We propose a novel temporal clustering solution: Lifelong Deep Temporal Clustering (LDTC), which has the following unique properties:
- With the aid of the designed new autoencoder (Dilated Causal Convolutions + Attention LSTM) with a clustering layer, it effectively integrates both the dimensionality reduction and temporal clustering into an end-to-end unsupervised deep learning framework resulting in clustering data effectively and efficiently;
- On this basis, by a new hierarchical jointly optimizing of both data latent representation and clustering objective, the LDTC can achieve high-quality clustering results comparing with the-state-of-the-art temporal clustering algorithms;
- By being equipped with the novel unsupervised lifelong learning mechanisms, the LDTC has gained the unique abilities to effectively deal with dynamic changes and learn new concepts/classes in the sequential tasks learning without the catastrophic forgetting and degradation of the model accuracy over its lifetime.
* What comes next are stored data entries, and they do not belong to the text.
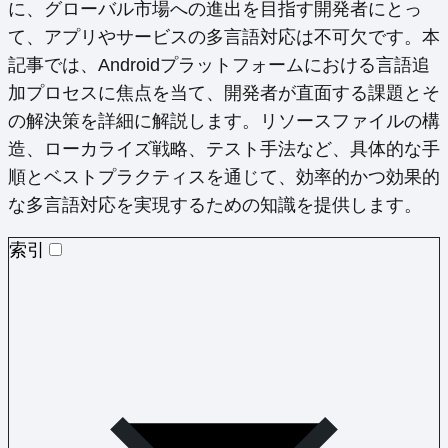
に、グローバル市場への進出を目指す開発者にとっ
て、アプリやサービスの多言語対応は不可欠です。本
記事では、Androidプラットフォームにおける言語追
加プロセスに焦点を当て、開発者が直面する課題とそ
の解決策を詳細に解説します。リソースファイルの構
造、ローカライズ戦略、テスト手法など、具体的な手
順とベストプラクティスを通じて、効率的かつ効果的
な多言語対応を実現するための知識を提供します。
索引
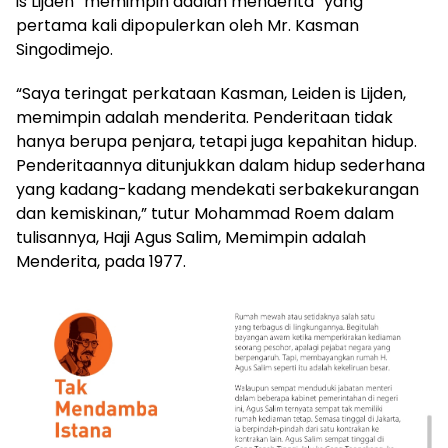
is Lijden “memimpin adalah menderita” yang
pertama kali dipopulerkan oleh Mr. Kasman
Singodimejo.
“Saya teringat perkataan Kasman, Leiden is Lijden,
memimpin adalah menderita. Penderitaan tidak
hanya berupa penjara, tetapi juga kepahitan hidup.
Penderitaannya ditunjukkan dalam hidup sederhana
yang kadang-kadang mendekati serbakekurangan
dan kemiskinan,” tutur Mohammad Roem dalam
tulisannya, Haji Agus Salim, Memimpin adalah
Menderita, pada 1977.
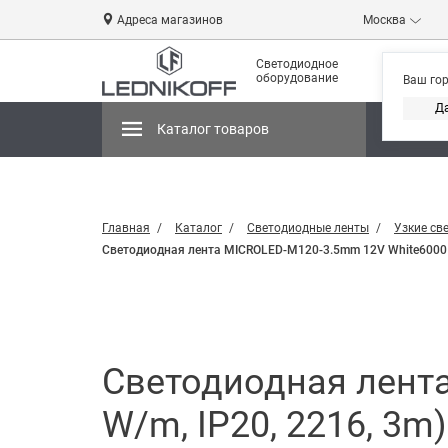
Адреса магазинов
Москва
Светодиодное
оборудование
Ваш го
Д
Каталог товаров
Магази
Главная
Каталог
Светодиодные ленты
Узкие св
Светодиодная лента MICROLED-M120-3.5mm 12V White6000 (8.3
Светодиодная лента
W/m, IP20, 2216, 3m) 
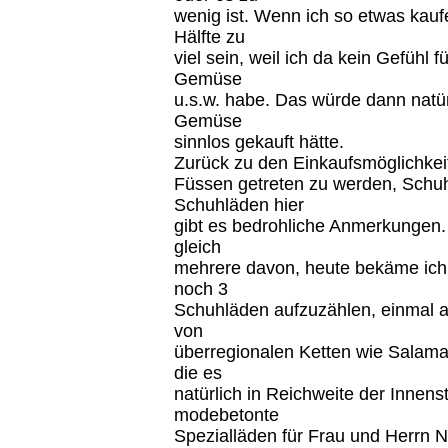
wenig ist. Wenn ich so etwas kauf
Hälfte zu
viel sein, weil ich da kein Gefühl
Gemüse
u.s.w. habe. Das würde dann natürl
Gemüse
sinnlos gekauft hätte.
Zurück zu den Einkaufsmöglichkeit
Füssen getreten zu werden, Schuh
Schuhläden hier
gibt es bedrohliche Anmerkungen. 
gleich
mehrere davon, heute bekäme ich 
noch 3
Schuhläden aufzuzählen, einmal 
von
überregionalen Ketten wie Salam
die es
natürlich in Reichweite der Innens
modebetonte
Spezialläden für Frau und Herrn N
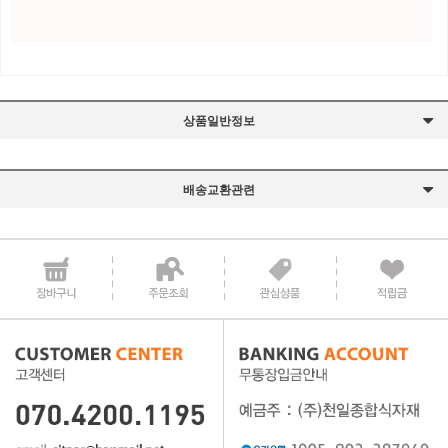
상품일반정보
배송교환관련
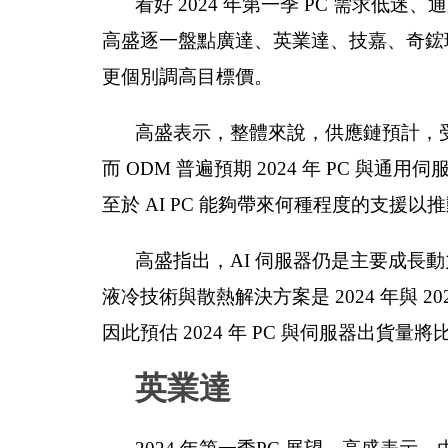
看好 2024 年第一季 PC 需求低迷、
高盛逐一盤點廣達、英業達、技嘉、奇鋐現
更個別調高目標價。
高盛表示，整體來說，供應鏈預計，受到
而 ODM 普遍預期 2024 年 PC 與
至於 AI PC 能夠帶來何種程度的支援
高盛指出，AI 伺服器仍是主要成長動
液冷技術與散熱解決方案是 2024 年與 
因此預估 2024 年 PC 與伺服器出貨量將
英業達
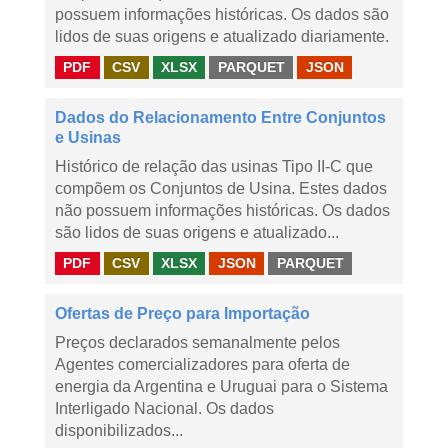
possuem informações históricas. Os dados são
lidos de suas origens e atualizado diariamente.
PDF
CSV
XLSX
PARQUET
JSON
Dados do Relacionamento Entre Conjuntos
e Usinas
Histórico de relação das usinas Tipo II-C que
compõem os Conjuntos de Usina. Estes dados
não possuem informações históricas. Os dados
são lidos de suas origens e atualizado...
PDF
CSV
XLSX
JSON
PARQUET
Ofertas de Preço para Importação
Preços declarados semanalmente pelos
Agentes comercializadores para oferta de
energia da Argentina e Uruguai para o Sistema
Interligado Nacional. Os dados
disponibilizados...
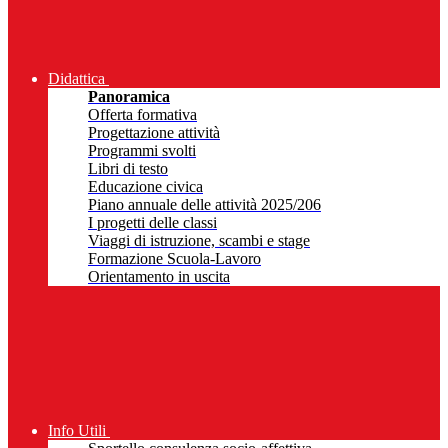
Didattica
Panoramica
Offerta formativa
Progettazione attività
Programmi svolti
Libri di testo
Educazione civica
Piano annuale delle attività 2025/206
I progetti delle classi
Viaggi di istruzione, scambi e stage
Formazione Scuola-Lavoro
Orientamento in uscita
Info Utili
This implementation was written for Python 3.x.
tensorflow==1.12
keras==2.2.4
scikit-learn==0.22.2
numpy==1.18.2
tslearn==0.3.1
statsmodels==0.12.0
To train the LDTC model, run the main script LL_train.py
with command-line arguments. Available arguments are explained with:
python LL_train.py --help
We used seven multivariate time series datasets from real-world collected by titu1994 for evaluation, which are EEG2, NetFlow, Wafer, HAR, AREM, Uwave, and ArabicDigits, respectively. You can download the whole multivariate time series data set through this link.
Only the Uwave dataset is provided in this repository, and the rest of the datasets need to be downloaded by yourself.
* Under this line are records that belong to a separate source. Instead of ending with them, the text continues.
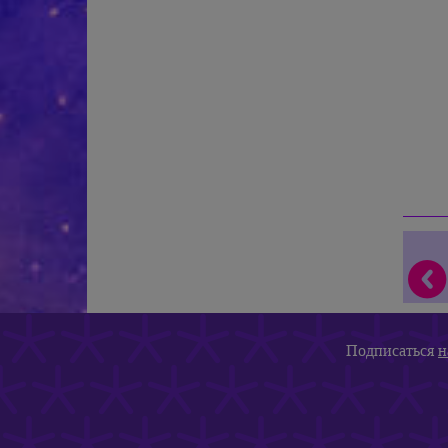
Подписаться
н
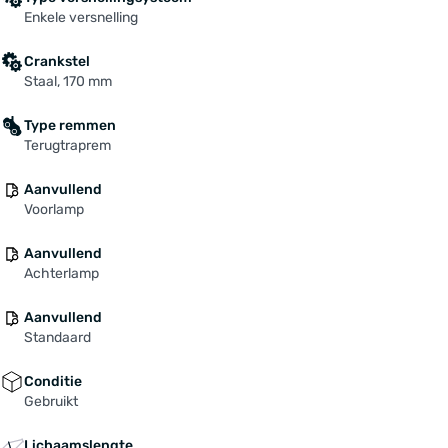
Enkele versnelling
Crankstel
Staal, 170 mm
Type remmen
Terugtraprem
Aanvullend
Voorlamp
Aanvullend
Achterlamp
Aanvullend
Standaard
Conditie
Gebruikt
Lichaamslengte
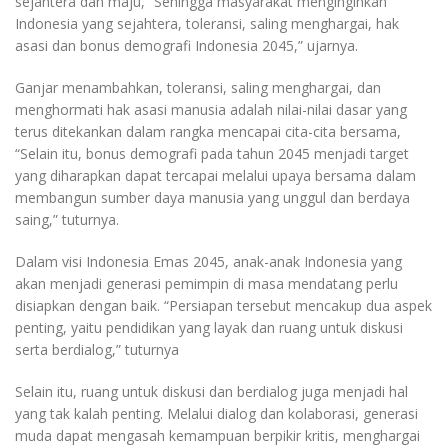
sejahtera dan maju, “Sehingga masyarakat menginginkan
Indonesia yang sejahtera, toleransi, saling menghargai, hak
asasi dan bonus demografi Indonesia 2045,” ujarnya.
Ganjar menambahkan, toleransi, saling menghargai, dan
menghormati hak asasi manusia adalah nilai-nilai dasar yang
terus ditekankan dalam rangka mencapai cita-cita bersama,
“Selain itu, bonus demografi pada tahun 2045 menjadi target
yang diharapkan dapat tercapai melalui upaya bersama dalam
membangun sumber daya manusia yang unggul dan berdaya
saing,” tuturnya.
Dalam visi Indonesia Emas 2045, anak-anak Indonesia yang
akan menjadi generasi pemimpin di masa mendatang perlu
disiapkan dengan baik. “Persiapan tersebut mencakup dua aspek
penting, yaitu pendidikan yang layak dan ruang untuk diskusi
serta berdialog,” tuturnya
Selain itu, ruang untuk diskusi dan berdialog juga menjadi hal
yang tak kalah penting. Melalui dialog dan kolaborasi, generasi
muda dapat mengasah kemampuan berpikir kritis, menghargai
The hyperparameter settings that the program needs to supplement under different data sets as follows.
Hyper-parameters | EEG2 | NetFlow | Wafer | HAR | AREM | Uwave | ArabicDigits |
---|---|---|---|---|---|---|---|
timesteps | 256 | 994 | 198 | 128 | 480 | 315 | 93 |
input_dim | 64 | 4 | 6 | 9 | 7 | 3 | 13 |
pool_size | 16 | 71 | 11 | 8 | 24 | 15 | 3 |
batch_size | 32 | 32 | 32 | 64 | 2 | 64 | 32 |
In order to simulate the process of lifelong clustering, this repository provides a script .\data_util\datasets.py
that splits the original dataset to help users create a lifelong learning training dataset.
For example:
python .\data_util\datasets.py --data_path=='.\data\Uwave' --save_path=='.\data\Uwave\ll' --cluster_nums='3,4,5'
[cluster_nums]: The number of clusters contained in each piece of data, separated by ';'.